From 1969 to 1987, she was married to Jim Church, a pioneer in underwater photography. With him, she developed photography courses which were offered through the National Association of Scuba Diving Schools (NASDS), but due to NASDS attaching their own copyright to the course, the Churches never updated or continued to pursue this product. Cathy co-wrote and published four books on underwater photography and contributed articles to various magazines. For fifteen years, she was co-photo editor for Skin Diver Magazine. She has done photography for various clients, including Kodak, Nikon, the United States Virgin Islands and the Cayman Islands.

Church received a NOGI Award from the Academy of Underwater Arts and Science in 1985 and was the President of this esteemed organization two times. She was also awarded the Diving Equipment & Marketing Association's DEMA Reaching Out Award in 2000. She was named to the Women Divers Hall of Fame in 2000 and to the International Scuba Diving Hall of Fame in 2008.
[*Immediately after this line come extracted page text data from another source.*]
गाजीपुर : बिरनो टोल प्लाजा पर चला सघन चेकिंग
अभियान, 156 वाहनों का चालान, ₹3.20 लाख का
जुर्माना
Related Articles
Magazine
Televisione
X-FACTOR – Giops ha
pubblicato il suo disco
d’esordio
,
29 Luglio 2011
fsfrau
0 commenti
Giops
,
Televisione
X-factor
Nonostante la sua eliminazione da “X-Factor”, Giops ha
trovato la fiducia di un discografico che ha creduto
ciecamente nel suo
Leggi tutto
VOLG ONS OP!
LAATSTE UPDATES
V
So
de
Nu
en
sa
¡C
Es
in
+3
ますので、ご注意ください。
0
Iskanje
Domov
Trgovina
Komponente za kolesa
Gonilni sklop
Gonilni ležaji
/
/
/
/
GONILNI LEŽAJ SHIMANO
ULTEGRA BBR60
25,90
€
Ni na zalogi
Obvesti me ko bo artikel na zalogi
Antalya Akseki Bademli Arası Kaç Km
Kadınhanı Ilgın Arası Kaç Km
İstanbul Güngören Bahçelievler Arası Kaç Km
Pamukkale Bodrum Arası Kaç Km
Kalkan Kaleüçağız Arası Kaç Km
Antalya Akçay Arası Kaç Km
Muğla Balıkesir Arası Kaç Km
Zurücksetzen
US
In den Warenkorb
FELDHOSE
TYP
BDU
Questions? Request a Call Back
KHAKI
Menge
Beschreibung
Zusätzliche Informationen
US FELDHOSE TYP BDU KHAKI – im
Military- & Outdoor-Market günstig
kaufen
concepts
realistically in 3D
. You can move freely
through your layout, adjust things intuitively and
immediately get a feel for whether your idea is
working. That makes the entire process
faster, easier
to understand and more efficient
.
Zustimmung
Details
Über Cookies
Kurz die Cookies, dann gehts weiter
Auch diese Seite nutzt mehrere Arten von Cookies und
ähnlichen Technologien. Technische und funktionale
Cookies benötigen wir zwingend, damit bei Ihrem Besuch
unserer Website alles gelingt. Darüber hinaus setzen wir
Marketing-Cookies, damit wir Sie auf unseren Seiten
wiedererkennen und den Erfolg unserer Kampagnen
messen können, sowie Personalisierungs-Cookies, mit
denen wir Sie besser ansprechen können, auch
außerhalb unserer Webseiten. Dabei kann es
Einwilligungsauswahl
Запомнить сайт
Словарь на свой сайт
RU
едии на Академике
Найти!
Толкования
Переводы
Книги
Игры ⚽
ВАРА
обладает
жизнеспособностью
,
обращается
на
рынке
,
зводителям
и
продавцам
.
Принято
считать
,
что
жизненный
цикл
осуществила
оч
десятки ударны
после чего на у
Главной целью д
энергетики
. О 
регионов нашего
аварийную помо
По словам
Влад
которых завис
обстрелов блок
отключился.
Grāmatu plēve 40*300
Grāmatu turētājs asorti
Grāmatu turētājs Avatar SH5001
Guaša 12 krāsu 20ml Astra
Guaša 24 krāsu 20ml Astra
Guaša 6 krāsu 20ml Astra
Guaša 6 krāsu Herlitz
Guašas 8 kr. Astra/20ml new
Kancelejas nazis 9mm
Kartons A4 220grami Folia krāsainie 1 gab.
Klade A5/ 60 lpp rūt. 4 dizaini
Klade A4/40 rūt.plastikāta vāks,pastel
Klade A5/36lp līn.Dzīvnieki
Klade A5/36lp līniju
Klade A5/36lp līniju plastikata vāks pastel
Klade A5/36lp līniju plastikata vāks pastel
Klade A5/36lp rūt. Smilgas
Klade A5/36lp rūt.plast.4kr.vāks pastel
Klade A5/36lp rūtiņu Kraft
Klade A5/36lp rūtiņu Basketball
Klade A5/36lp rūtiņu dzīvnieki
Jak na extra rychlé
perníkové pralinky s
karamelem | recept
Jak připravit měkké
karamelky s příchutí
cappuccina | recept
She started teaching underwater summer courses at Spanish Bay Reef Resort in Grand Cayman in 1972, and continued teaching summer classes for seven more years. She then devoted her full time to teaching at her photo centre "Cathy Church's Photo Centre" in Grand Cayman where she is still actively taking pictures and teaching underwater Photography. She has also been awarded several other accolades including Diver of the Year in 2010 and later Pioneer of the Sea in 2019 from Beneath The Sea.